#### What is being asked
Extract every line below that contains the string "Какао".

#### Data provided

────────

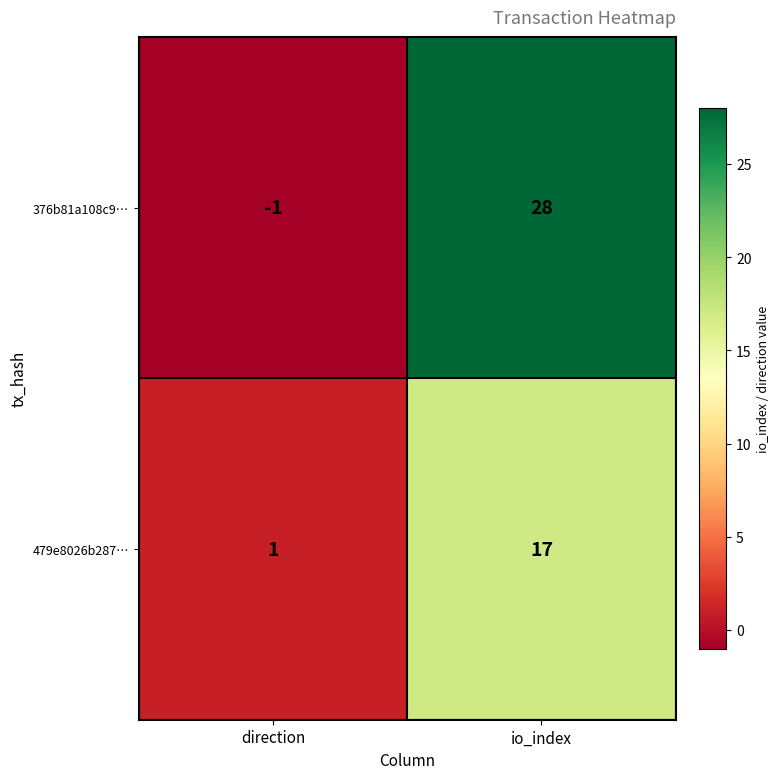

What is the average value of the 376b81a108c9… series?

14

────────

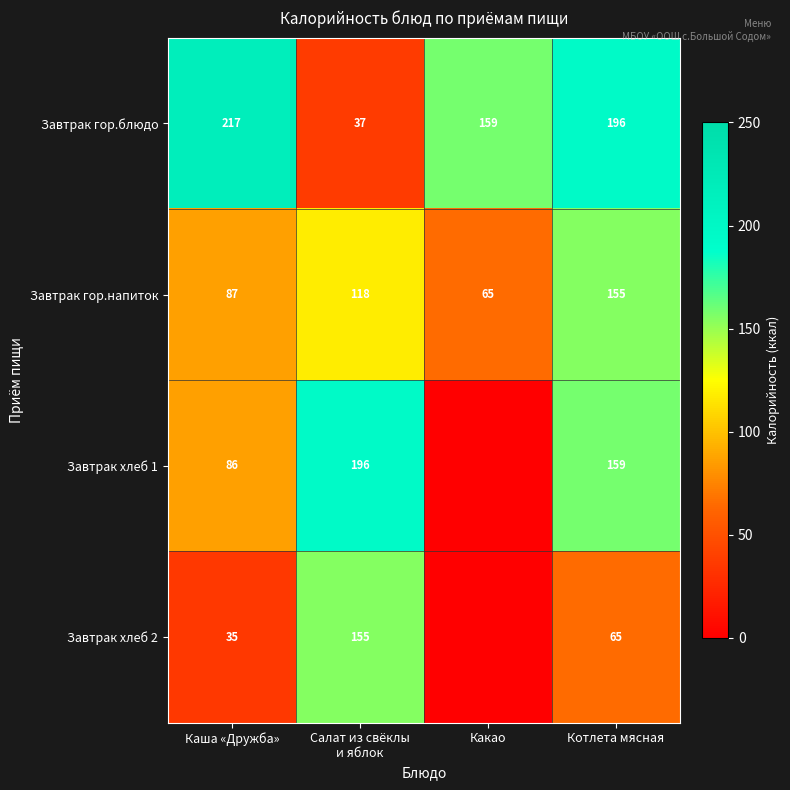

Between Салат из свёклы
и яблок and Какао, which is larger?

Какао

────────

#### Answer space
и яблок and Какао, which is larger?
Какао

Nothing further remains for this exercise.